Not that Gotham is doing anything new: there's six new episodes of The X Files due to air soon to remind us that TV horror has been around since the 90s (if not before)
And the same is true of the news - we constantly find newsreaders saying, "some viewers may be distressed by these images..." and yet they show them because they know that if they don't then someone else will - and then the other side will get the ratings win.
But I do wonder where it will all end - if we have to keep pushing more buttons with each passing year to get the same reaction: where does that road lead to.
Perhaps it leads back to Gotham and the reason that I titled this post Life On Mars.
The other week I turned over to watch the latest episode of Gotham and accidentally caught the last few seconds of Celebrity Big Brother - a programme that i would rather sell my brain to a passing cannibal than watch. This was the week that David Bowie died and the news was full of his passing.
As it happened Angie Bowie (David's first wife) was one of the "celebrities" (thus extending the definition of celebrity to include "once married to someone famous") and the moment I happened to capture was when she was given the news over the tannoy.
Now I have to clarify here that since it was broadcast I've heard that she had been previously told off camera and had been given the choice as to whether to go back on camera - but quite frankly I don't think that makes it any more acceptable. I can completely understand that sometimes on the news it is necessary to show someone's grief or reaction to a tradgedy - but for the purposes of light entertainment?

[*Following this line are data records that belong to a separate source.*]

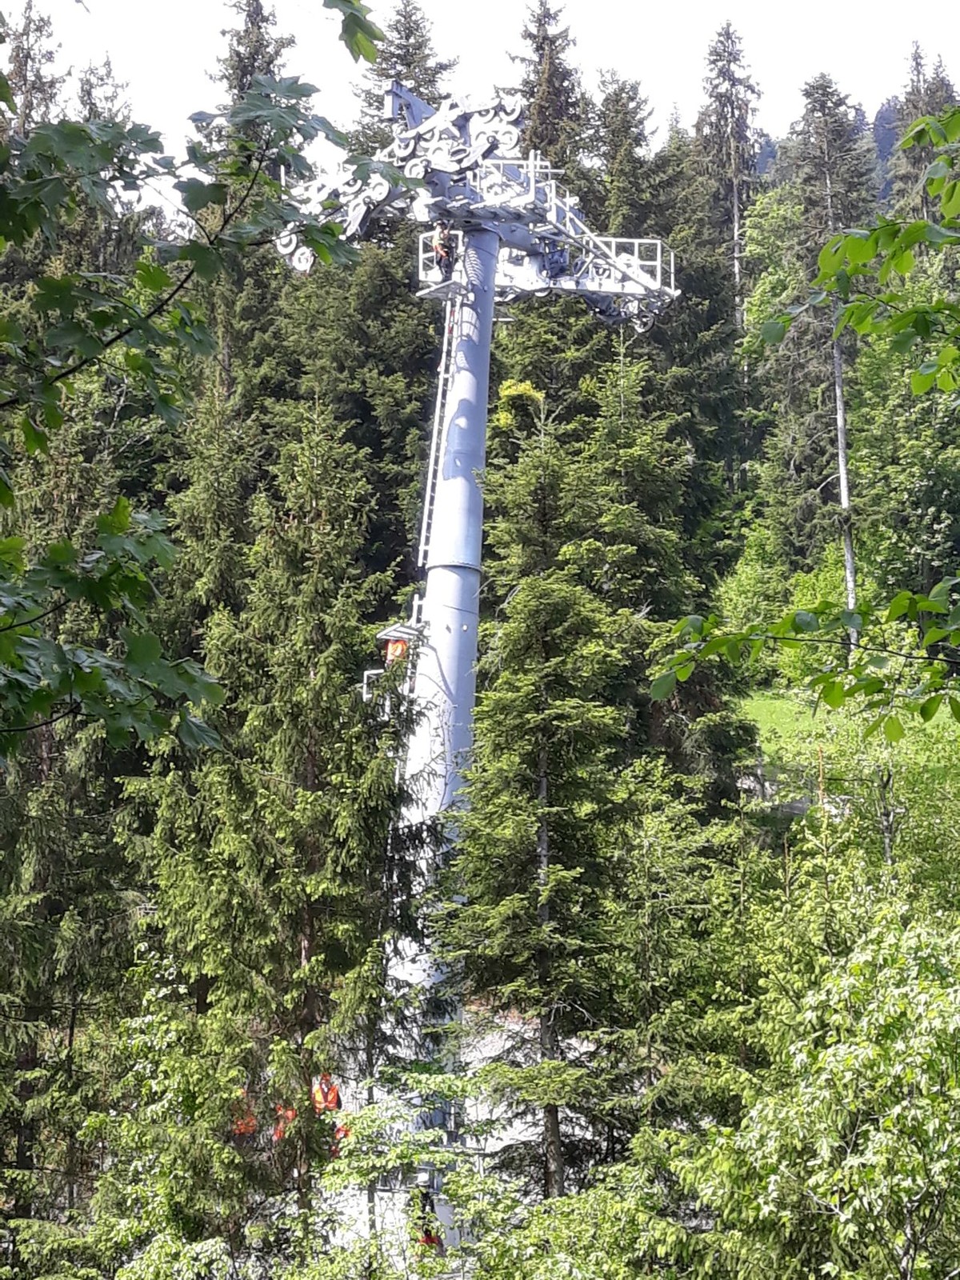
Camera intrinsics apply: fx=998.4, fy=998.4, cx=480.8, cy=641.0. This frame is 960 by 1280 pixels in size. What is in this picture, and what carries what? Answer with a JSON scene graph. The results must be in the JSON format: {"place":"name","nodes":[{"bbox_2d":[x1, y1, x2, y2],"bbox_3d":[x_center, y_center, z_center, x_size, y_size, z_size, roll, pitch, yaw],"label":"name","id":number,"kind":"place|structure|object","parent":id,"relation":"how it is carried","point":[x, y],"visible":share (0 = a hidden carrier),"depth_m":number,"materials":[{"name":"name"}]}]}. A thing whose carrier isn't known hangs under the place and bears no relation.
{"place":"outdoors","nodes":[
{"label":"outdoors","id":0,"kind":"place"},
{"bbox_2d":[0,0,395,762],"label":"tree branch","id":1,"kind":"object","parent":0,"point":[78,130],"visible":1,"depth_m":4.48,"materials":[{"name":"green plant"}]},
{"bbox_2d":[303,1017,597,1258],"label":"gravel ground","id":2,"kind":"structure","parent":0,"point":[510,1133],"materials":[{"name":"grey"}]},
{"bbox_2d":[311,1071,342,1116],"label":"person","id":3,"kind":"object","parent":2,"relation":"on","point":[334,1095],"visible":0.56,"depth_m":15.16},
{"bbox_2d":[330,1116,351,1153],"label":"person","id":4,"kind":"object","parent":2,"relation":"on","point":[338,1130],"visible":0.24,"depth_m":14.90},
{"bbox_2d":[272,51,676,1250],"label":"lift tower","id":5,"kind":"structure","parent":0,"point":[397,90],"visible":0.65,"materials":[{"name":"metal"}]},
{"bbox_2d":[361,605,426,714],"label":"platform","id":6,"kind":"structure","parent":5,"relation":"attached to","point":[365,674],"depth_m":16.88,"materials":[{"name":"white metal"}]},
{"bbox_2d":[383,633,411,666],"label":"person","id":7,"kind":"object","parent":5,"relation":"hanging from","point":[399,646],"visible":0.39,"depth_m":17.68},
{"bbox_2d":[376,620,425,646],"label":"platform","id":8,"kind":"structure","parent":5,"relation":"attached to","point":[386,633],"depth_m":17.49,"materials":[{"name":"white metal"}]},
{"bbox_2d":[408,1187,443,1249],"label":"person","id":9,"kind":"object","parent":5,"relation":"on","point":[434,1241],"visible":0.57,"depth_m":13.60},
{"bbox_2d":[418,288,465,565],"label":"ladder","id":10,"kind":"object","parent":5,"relation":"attached to","point":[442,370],"visible":0.48,"depth_m":18.67,"materials":[{"name":"metal"}]},
{"bbox_2d":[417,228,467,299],"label":"platform","id":11,"kind":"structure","parent":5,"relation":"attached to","point":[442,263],"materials":[{"name":"white metal"}]},
{"bbox_2d":[432,222,456,278],"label":"person","id":12,"kind":"object","parent":5,"relation":"on","point":[438,248],"visible":0.74,"depth_m":18.40},
{"bbox_2d":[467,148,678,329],"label":"platform","id":13,"kind":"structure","parent":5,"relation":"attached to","point":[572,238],"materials":[{"name":"silver metal"}]},
{"bbox_2d":[0,0,959,179],"label":"sky","id":14,"kind":"structure","parent":0,"point":[397,36],"materials":[{"name":"white"}]},
{"bbox_2d":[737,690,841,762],"label":"lawn","id":15,"kind":"structure","parent":0,"point":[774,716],"materials":[{"name":"green plant"}]},
{"bbox_2d":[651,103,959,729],"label":"tree branch","id":16,"kind":"object","parent":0,"point":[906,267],"visible":1,"depth_m":5.05,"materials":[{"name":"green plant"}]},
{"bbox_2d":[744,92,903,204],"label":"hill","id":17,"kind":"structure","parent":0,"point":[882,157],"materials":[{"name":"plant"}]},
{"label":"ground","id":18,"kind":"structure","parent":0},
{"bbox_2d":[1,0,67,134],"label":"conifer tree","id":19,"kind":"object","parent":18,"relation":"on","point":[17,66],"visible":0.27,"depth_m":39.88,"materials":[{"name":"plant"}]},
{"bbox_2d":[0,391,150,1230],"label":"spruce tree","id":20,"kind":"object","parent":18,"relation":"on","point":[51,850],"visible":0.67,"depth_m":13.37,"materials":[{"name":"plant"}]},
{"bbox_2d":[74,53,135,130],"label":"conifer tree","id":21,"kind":"object","parent":18,"relation":"on","point":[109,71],"visible":0.13,"depth_m":39.60,"materials":[{"name":"plant"}]},
{"bbox_2d":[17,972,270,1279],"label":"shrub","id":22,"kind":"object","parent":18,"relation":"on","point":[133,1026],"visible":0.89,"depth_m":10.49,"materials":[{"name":"green plant"}]},
{"bbox_2d":[230,1090,259,1137],"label":"person","id":23,"kind":"object","parent":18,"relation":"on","point":[246,1130],"visible":0.39,"depth_m":15.52},
{"bbox_2d":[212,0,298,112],"label":"conifer tree","id":24,"kind":"object","parent":18,"relation":"on","point":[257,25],"visible":0.16,"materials":[{"name":"plant"}]},
{"bbox_2d":[129,401,429,1248],"bbox_3d":[-2.635,3.261,13.747,4.555,13.595,4.541,-1,-5,10],"label":"spruce tree","id":25,"kind":"object","parent":18,"relation":"on","point":[310,880],"visible":0.91,"depth_m":13.18,"materials":[{"name":"plant"}]},
{"bbox_2d":[271,1100,299,1141],"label":"person","id":26,"kind":"object","parent":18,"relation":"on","point":[291,1111],"visible":0.41,"depth_m":14.85},
{"bbox_2d":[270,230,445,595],"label":"conifer tree","id":27,"kind":"object","parent":18,"relation":"on","point":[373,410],"visible":0.49,"depth_m":31.46,"materials":[{"name":"green plant"}]},
{"bbox_2d":[355,0,458,138],"label":"conifer tree","id":28,"kind":"object","parent":18,"relation":"on","point":[420,46],"visible":0.16,"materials":[{"name":"plant"}]},
{"bbox_2d":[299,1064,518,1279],"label":"shrub","id":29,"kind":"object","parent":18,"relation":"on","point":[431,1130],"visible":0.87,"depth_m":10.23,"materials":[{"name":"green plant"}]},
{"bbox_2d":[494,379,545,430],"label":"yellow foliage","id":30,"kind":"object","parent":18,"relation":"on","point":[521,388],"visible":0.37,"depth_m":23.67,"materials":[{"name":"yellow plant"}]},
{"bbox_2d":[444,388,634,1203],"bbox_3d":[0.812,2.872,14.567,3.468,13.913,3.665,0,-5,0],"label":"spruce tree","id":31,"kind":"object","parent":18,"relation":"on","point":[542,762],"visible":0.9,"depth_m":14.23,"materials":[{"name":"green plant"}]},
{"bbox_2d":[508,0,591,176],"label":"conifer tree","id":32,"kind":"object","parent":18,"relation":"on","point":[544,17],"visible":0.28,"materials":[{"name":"plant"}]},
{"bbox_2d":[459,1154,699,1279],"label":"shrub","id":33,"kind":"object","parent":18,"relation":"on","point":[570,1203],"visible":0.9,"depth_m":9.21,"materials":[{"name":"green plant"}]},
{"bbox_2d":[584,69,663,243],"label":"conifer tree","id":34,"kind":"object","parent":18,"relation":"on","point":[623,127],"visible":0.37,"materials":[{"name":"plant"}]},
{"bbox_2d":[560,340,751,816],"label":"spruce tree","id":35,"kind":"object","parent":18,"relation":"on","point":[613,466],"visible":0.57,"depth_m":21.37,"materials":[{"name":"plant"}]},
{"bbox_2d":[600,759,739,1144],"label":"spruce tree","id":36,"kind":"object","parent":18,"relation":"on","point":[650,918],"visible":0.78,"depth_m":14.30,"materials":[{"name":"plant"}]},
{"bbox_2d":[693,19,762,323],"label":"conifer tree","id":37,"kind":"object","parent":18,"relation":"on","point":[734,210],"visible":0.63,"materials":[{"name":"green plant"}]},
{"bbox_2d":[714,524,792,679],"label":"shrub","id":38,"kind":"object","parent":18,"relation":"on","point":[753,579],"visible":0.64,"depth_m":34.30,"materials":[{"name":"green plant"}]},
{"bbox_2d":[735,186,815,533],"label":"deciduous tree","id":39,"kind":"object","parent":18,"relation":"on","point":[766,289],"visible":0.54,"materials":[{"name":"green plant"}]},
{"bbox_2d":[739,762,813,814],"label":"rock","id":40,"kind":"object","parent":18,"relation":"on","point":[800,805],"visible":0.44,"depth_m":22.33,"materials":[{"name":"grey stone"}]},
{"bbox_2d":[661,858,959,1279],"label":"deciduous tree","id":41,"kind":"object","parent":18,"relation":"on","point":[832,1203],"visible":0.99,"depth_m":7.63,"materials":[{"name":"green plant"}]},
{"bbox_2d":[772,72,876,632],"label":"conifer tree","id":42,"kind":"object","parent":18,"relation":"on","point":[829,170],"visible":0.67,"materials":[{"name":"green plant"}]},
{"bbox_2d":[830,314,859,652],"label":"tree trunk","id":43,"kind":"object","parent":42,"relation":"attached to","point":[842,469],"visible":0.55,"materials":[{"name":"wood"}]},
{"bbox_2d":[840,276,959,611],"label":"deciduous tree","id":44,"kind":"object","parent":18,"relation":"on","point":[900,485],"visible":0.85,"depth_m":31.79,"materials":[{"name":"green plant"}]},
{"bbox_2d":[887,43,958,223],"label":"conifer tree","id":45,"kind":"object","parent":18,"relation":"on","point":[908,106],"visible":0.26,"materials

Really - we should just go back to feeding people to the lions. It's not as if we've progressed much, is it?
Anyway - on a lighter note: here's a small tribute to David Bowie.
3 comments:
What a nice song with which to end a terrifying post! I like this group - don't know why I just let you spoon feed me their music when I could search it out my own self.
I agree about our increased acceptance of violence - although I also wonder if life was always pretty darned violent & then the 1950s happened & we became faux extra terrified of scary things. Interesting to ponder.
It's hard to maintain a sense of fear. It's most powerful when unexpected but familiarity with anything breaks down the fear factor.
This is a brilliant commentary! You are spot on about how far we've pushed, and yet how little we've progressed. I worry about it, too. A friend of mine recently spent an entire month *outside* drifting down the Colorado River at the bottom of the Grand Canyon, camping at night--never seeing a human-made structure. No access to media of any kind. I think that something that beautifully radical is the only form of purification left to us.
Now, as to the programs, I have not watched any of them except one episode of Suits early on. It was likable enough but opposite something else I preferred at the time. I have wondered about Agents of Shield, and now I think I will try it. But Gotham sounds too intense for me right now. As always, I believe you write the best reviews ever.